---------- Records shown ----------

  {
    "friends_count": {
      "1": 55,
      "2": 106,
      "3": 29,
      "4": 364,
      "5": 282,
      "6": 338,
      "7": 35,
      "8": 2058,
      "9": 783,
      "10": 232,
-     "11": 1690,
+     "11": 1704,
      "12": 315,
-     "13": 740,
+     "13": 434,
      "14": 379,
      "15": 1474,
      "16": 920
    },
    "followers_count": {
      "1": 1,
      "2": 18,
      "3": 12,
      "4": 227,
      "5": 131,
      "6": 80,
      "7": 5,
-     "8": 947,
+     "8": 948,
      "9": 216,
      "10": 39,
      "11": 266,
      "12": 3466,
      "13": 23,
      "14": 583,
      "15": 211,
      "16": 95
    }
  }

----------
---------- Records shown ----------

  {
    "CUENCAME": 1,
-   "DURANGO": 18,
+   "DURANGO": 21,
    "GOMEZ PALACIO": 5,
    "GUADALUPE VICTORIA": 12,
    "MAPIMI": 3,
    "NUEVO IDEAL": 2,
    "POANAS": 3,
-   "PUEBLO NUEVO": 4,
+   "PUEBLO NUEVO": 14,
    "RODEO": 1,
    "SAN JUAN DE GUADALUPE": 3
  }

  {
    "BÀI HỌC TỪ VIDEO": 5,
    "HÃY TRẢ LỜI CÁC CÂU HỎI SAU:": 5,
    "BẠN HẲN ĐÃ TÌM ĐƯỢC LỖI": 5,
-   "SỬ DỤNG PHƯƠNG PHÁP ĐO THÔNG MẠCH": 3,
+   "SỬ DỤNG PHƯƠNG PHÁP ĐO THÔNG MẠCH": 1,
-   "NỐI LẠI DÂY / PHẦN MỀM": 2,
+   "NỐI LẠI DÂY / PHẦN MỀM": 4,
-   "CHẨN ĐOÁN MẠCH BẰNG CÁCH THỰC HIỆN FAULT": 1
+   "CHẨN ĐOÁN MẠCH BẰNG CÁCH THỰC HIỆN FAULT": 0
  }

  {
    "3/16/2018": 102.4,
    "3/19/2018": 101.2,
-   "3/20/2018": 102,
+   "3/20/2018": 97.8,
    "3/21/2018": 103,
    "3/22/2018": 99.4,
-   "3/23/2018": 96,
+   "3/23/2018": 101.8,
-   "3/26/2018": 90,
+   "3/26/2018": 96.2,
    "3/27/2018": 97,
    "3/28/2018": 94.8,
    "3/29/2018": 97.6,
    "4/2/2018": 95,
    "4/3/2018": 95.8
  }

----------
---------- Records shown ----------

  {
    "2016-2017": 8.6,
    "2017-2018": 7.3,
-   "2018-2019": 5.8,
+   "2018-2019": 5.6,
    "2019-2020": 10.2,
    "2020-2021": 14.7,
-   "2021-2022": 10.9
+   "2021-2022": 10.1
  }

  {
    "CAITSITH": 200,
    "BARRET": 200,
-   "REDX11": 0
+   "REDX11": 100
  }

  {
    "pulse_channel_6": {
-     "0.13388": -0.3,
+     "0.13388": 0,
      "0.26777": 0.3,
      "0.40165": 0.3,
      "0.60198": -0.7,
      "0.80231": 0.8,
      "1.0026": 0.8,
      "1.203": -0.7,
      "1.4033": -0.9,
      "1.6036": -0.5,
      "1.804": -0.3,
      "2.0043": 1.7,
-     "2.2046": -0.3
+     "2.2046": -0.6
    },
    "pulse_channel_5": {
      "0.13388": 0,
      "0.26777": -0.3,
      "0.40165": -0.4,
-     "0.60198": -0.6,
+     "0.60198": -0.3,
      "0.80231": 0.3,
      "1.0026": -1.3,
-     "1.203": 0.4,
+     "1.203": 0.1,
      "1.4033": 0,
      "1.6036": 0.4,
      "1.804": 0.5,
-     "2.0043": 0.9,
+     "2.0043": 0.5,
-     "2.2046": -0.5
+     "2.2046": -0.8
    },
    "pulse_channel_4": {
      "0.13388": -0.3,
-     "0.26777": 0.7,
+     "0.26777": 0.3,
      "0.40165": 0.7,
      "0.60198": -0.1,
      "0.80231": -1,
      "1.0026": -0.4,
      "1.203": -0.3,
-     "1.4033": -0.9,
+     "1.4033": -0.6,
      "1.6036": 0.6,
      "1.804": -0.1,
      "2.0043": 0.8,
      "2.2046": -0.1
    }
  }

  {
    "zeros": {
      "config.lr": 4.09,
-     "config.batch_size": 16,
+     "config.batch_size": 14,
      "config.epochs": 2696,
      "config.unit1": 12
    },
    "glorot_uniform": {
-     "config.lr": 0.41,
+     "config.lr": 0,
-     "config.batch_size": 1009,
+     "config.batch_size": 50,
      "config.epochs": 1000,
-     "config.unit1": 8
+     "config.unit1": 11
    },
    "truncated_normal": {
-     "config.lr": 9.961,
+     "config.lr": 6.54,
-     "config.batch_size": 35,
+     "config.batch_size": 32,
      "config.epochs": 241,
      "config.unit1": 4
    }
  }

----------

"FAULT" is the word to look for; copy every line of the data that has it.

-   "CHẨN ĐOÁN MẠCH BẰNG CÁCH THỰC HIỆN FAULT": 1
+   "CHẨN ĐOÁN MẠCH BẰNG CÁCH THỰC HIỆN FAULT": 0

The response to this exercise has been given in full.